[Records excerpted from a collection]
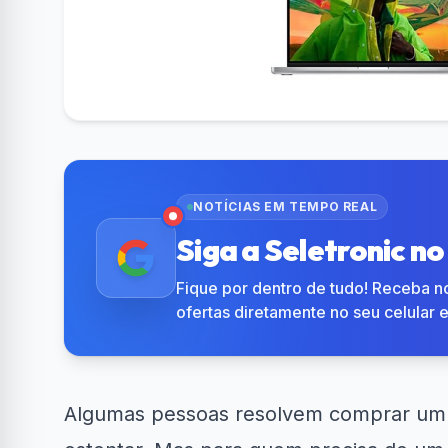
NOTÍCIAS EM TEMPO REAL
Siga a Seletronic n
Fique por dentro de tudo! Receba no
ofertas diretamente no seu celular 
Algumas pessoas resolvem comprar um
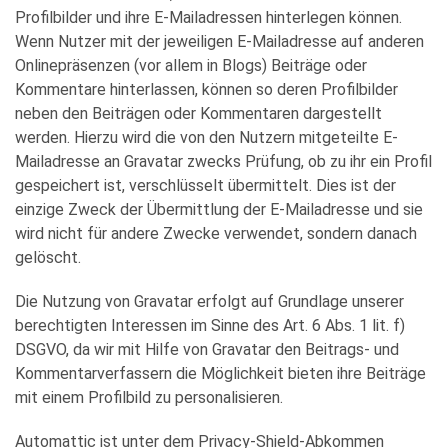
Profilbilder und ihre E-Mailadressen hinterlegen können.
Wenn Nutzer mit der jeweiligen E-Mailadresse auf anderen
Onlinepräsenzen (vor allem in Blogs) Beiträge oder
Kommentare hinterlassen, können so deren Profilbilder
neben den Beiträgen oder Kommentaren dargestellt
werden. Hierzu wird die von den Nutzern mitgeteilte E-
Mailadresse an Gravatar zwecks Prüfung, ob zu ihr ein Profil
gespeichert ist, verschlüsselt übermittelt. Dies ist der
einzige Zweck der Übermittlung der E-Mailadresse und sie
wird nicht für andere Zwecke verwendet, sondern danach
gelöscht.
Die Nutzung von Gravatar erfolgt auf Grundlage unserer
berechtigten Interessen im Sinne des Art. 6 Abs. 1 lit. f)
DSGVO, da wir mit Hilfe von Gravatar den Beitrags- und
Kommentarverfassern die Möglichkeit bieten ihre Beiträge
mit einem Profilbild zu personalisieren.
Automattic ist unter dem Privacy-Shield-Abkommen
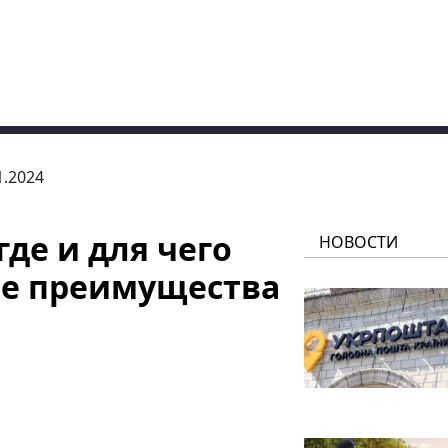
1.2024
где и для чего
НОВОСТИ
ые преимущества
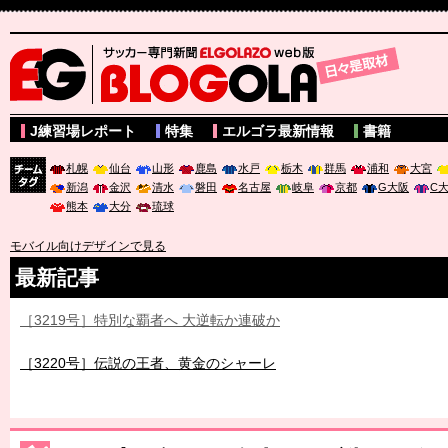
サッカー専門新聞ELGOLAZO web版 BLOGOLA
J練習場レポート
特集
エルゴラ最新情報
書籍
札幌
仙台
山形
鹿島
水戸
栃木
群馬
浦和
大宮
新潟
金沢
清水
磐田
名古屋
岐阜
京都
G大阪
C
チーム
熊本
大分
琉球
タグ
モバイル向けデザインで見る
最新記事
［3219号］特別な覇者へ 大逆転か連破か
［3220号］伝説の王者、黄金のシャーレ
［3230号］世界一への夢は終わらない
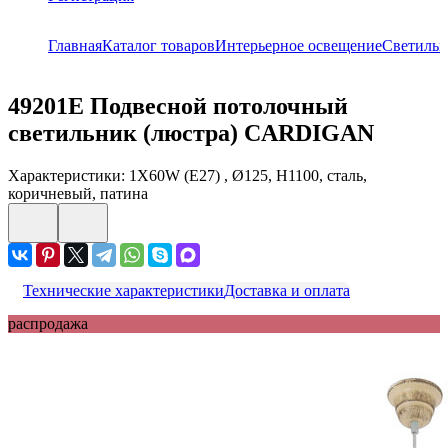
Главная
Каталог товаров
Интерьерное освещение
Светильн
49201E
Подвесной потолочный
светильник (люстра) CARDIGAN
Характеристики: 1X60W (E27) , Ø125, H1100, сталь,
коричневый, патина
Технические характеристики
Доставка и оплата
распродажа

* [WHAT IS REQUIRED]: Leaving the pictures out, give again word for word each line from the one holding "サッカー専門新聞ELGOLAZO web版 BLOGOLA" through the end of the records.

* [EXERCISE SOLUTION]:
サッカー専門新聞ELGOLAZO web版 BLOGOLA
J練習場レポート
特集
エルゴラ最新情報
書籍
札幌
仙台
山形
鹿島
水戸
栃木
群馬
浦和
大宮
新潟
金沢
清水
磐田
名古屋
岐阜
京都
G大阪
C
チーム
熊本
大分
琉球
タグ
モバイル向けデザインで見る
最新記事
［3219号］特別な覇者へ 大逆転か連破か
［3220号］伝説の王者、黄金のシャーレ
［3230号］世界一への夢は終わらない
Главная
Каталог товаров
Интерьерное освещение
Светильн
49201E
Подвесной потолочный
светильник (люстра) CARDIGAN
Характеристики: 1X60W (E27) , Ø125, H1100, сталь,
коричневый, патина
Технические характеристики
Доставка и оплата
распродажа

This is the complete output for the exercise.